**Instruction:**
Would you print every entry below exactly as written, omitting the images?

-------- Data for review

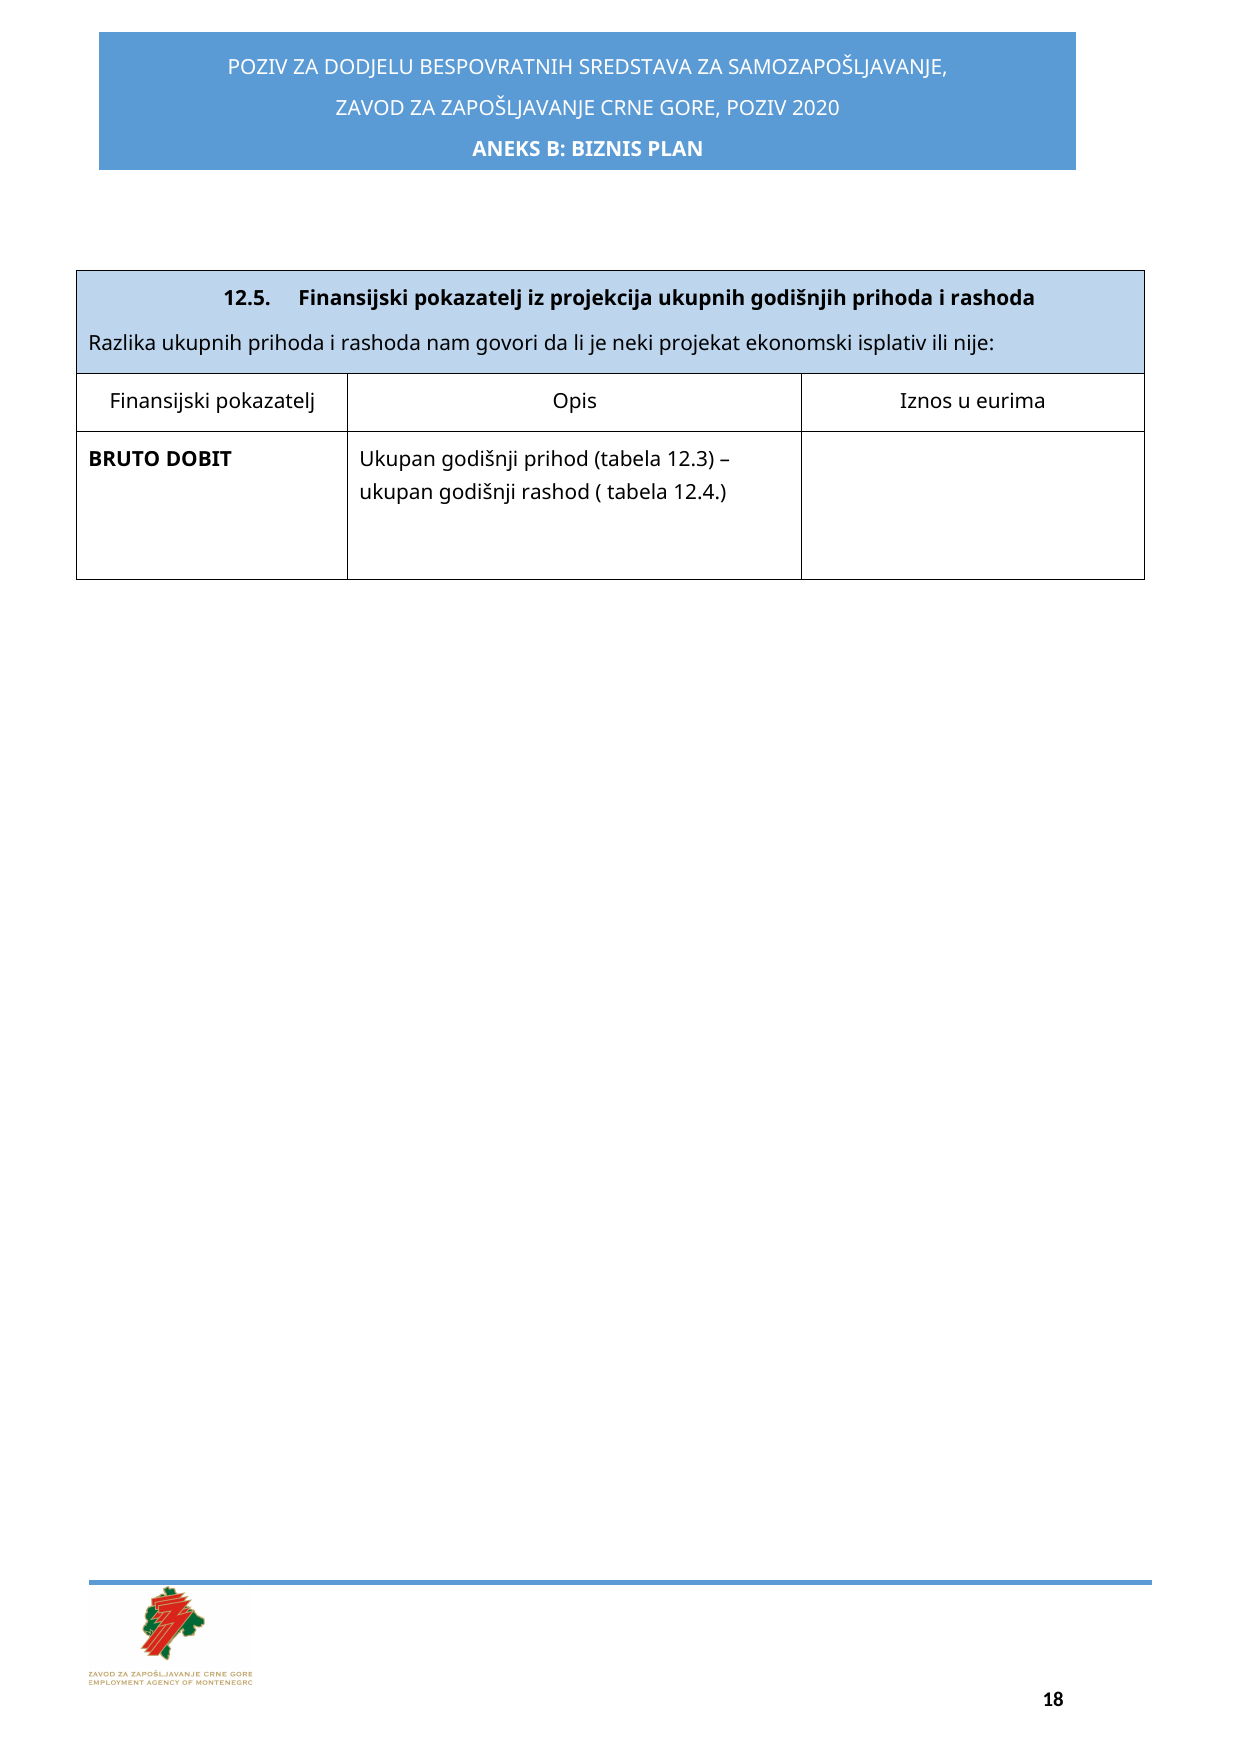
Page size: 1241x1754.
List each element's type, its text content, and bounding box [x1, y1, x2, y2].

table_cell BRUTO DOBIT [77, 432, 347, 579]
table_cell Iznos u eurima [802, 374, 1144, 431]
table_cell Opis [348, 374, 801, 431]
picture [88, 1586, 253, 1685]
table_cell Ukupan godišnji prihod (tabela 12.3) – ukupan godišnji rashod ( tabela 12.4.) [348, 432, 801, 579]
table_cell [802, 432, 1144, 579]
table_header Finansijski pokazatelj iz projekcija ukupnih godišnjih prihoda i rashoda Razlika ukupnih prihoda i rashoda nam govori da li je neki projekat ekonomski isplativ ili nije: [77, 271, 1144, 373]
table_cell Finansijski pokazatelj [77, 374, 347, 431]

----------------

**Exercise solution:**
Page size: 1241x1754.
List each element's type, its text content, and bounding box [x1, y1, x2, y2].

table_cell BRUTO DOBIT [77, 432, 347, 579]
table_cell Iznos u eurima [802, 374, 1144, 431]
table_cell Opis [348, 374, 801, 431]
picture [88, 1586, 253, 1685]
table_cell Ukupan godišnji prihod (tabela 12.3) – ukupan godišnji rashod ( tabela 12.4.) [348, 432, 801, 579]
table_cell [802, 432, 1144, 579]
table_header Finansijski pokazatelj iz projekcija ukupnih godišnjih prihoda i rashoda Razlika ukupnih prihoda i rashoda nam govori da li je neki projekat ekonomski isplativ ili nije: [77, 271, 1144, 373]
table_cell Finansijski pokazatelj [77, 374, 347, 431]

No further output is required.